[Brano citato]:
Tutto, anche se sono passati 62 anni da allora, è tutto limpido, ben conservato e ancora vivo nella mente di tanti.

Il 25 luglio 1956. Il giorno nero, nerissimo, dell’Andrea Doria. E in cui quel gioiello della navigazione italiana affonda per sempre. Senza mai fare più ritorno. In una delle tante, tantissime, storie tristi che siamo costretti a raccontare.

 

 

 

Per i pochi che non lo sanno, la Andrea Doria era una nave della Società italia navigazione, un fiore all’occhiello della flotta mercantile italiana e il simbolo della rinascita del Belpaese dopo i disastri della Seconda guerra mondiale.

Anche perché è varato ben presto la fine delle ostilità belliche, nel giugno 1951, grazie alla intuizione e grande capacità dei cantieri Ansaldo di Sestri Piemonte, nel genovese, anche se il primo viaggio è di due anni più tardi.

Nel 1956, quindi, ha soltanto cinque anni di vita.

 

 

Quel terribile giorno estivo del 1956 la nebbia era fitta a sud dell’isola di Nantucket, di fronte alla costa del Massachussets, negli Stati Uniti. Il transatlantico italiano è alla sua ultima notte di navigazione prima dell’arrivo nel porto di New York.

Al timone del transatlantico lungo 213 metri c’era un veterano della Marina, il comandante Pietro Calamai. Genovese, aveva prestato servizio nella Regia Marina in tutte e due le guerre mondiali, ed era a capo di uno equipaggio composto da 580 uomini. Tutti insieme governano una nave dotata dei più avanzati standard di sicurezza, primo tra tutti un impianto radar all’avanguardia.

Proprio per questo, allora, nessuno era preoccupato dalla presenza di spessi banchi di nebbia a ridosso della costa nordamericana anche perché tutte le misure di sicurezza erano state attivate.
Sempre quel maledetto giorno, giusto qualche ora prima era salpato da New York il transatlantico svedese “Stockholm”, diretto a Goteborg su una rotta parallela e contraria a quella dell’Andrea Doria. Come prevedibile, i sistemi radar delle due navi indicano l’avvicinamento ad una distanza di alcune miglia. Si avvicinano velocemente l’una all’altra, ma il problema è che il radar del transatlantico svedese non è tarato correttamente, valutando una distanza maggiore dall’Andrea Doria.

[Dati forniti]:
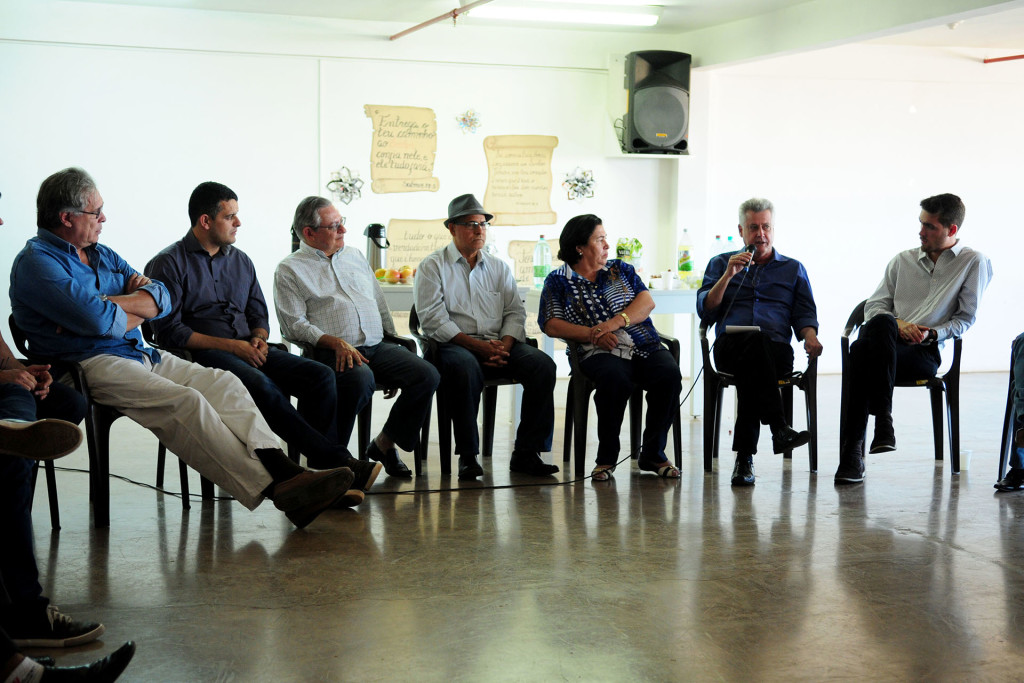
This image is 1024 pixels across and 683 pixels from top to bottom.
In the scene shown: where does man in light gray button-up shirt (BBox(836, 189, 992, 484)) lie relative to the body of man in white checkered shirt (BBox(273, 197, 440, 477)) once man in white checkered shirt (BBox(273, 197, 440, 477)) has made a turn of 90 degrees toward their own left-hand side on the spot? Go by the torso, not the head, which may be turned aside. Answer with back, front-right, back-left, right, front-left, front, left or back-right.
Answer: front-right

[Obiettivo dell'esercizio]: Trascrivi di nuovo, senza alcuna modifica, la parte del brano sull'Andrea Doria che parte da "Quel terribile giorno" e termina con "di New York.".

[Soluzione]:
Quel terribile giorno estivo del 1956 la nebbia era fitta a sud dell’isola di Nantucket, di fronte alla costa del Massachussets, negli Stati Uniti. Il transatlantico italiano è alla sua ultima notte di navigazione prima dell’arrivo nel porto di New York.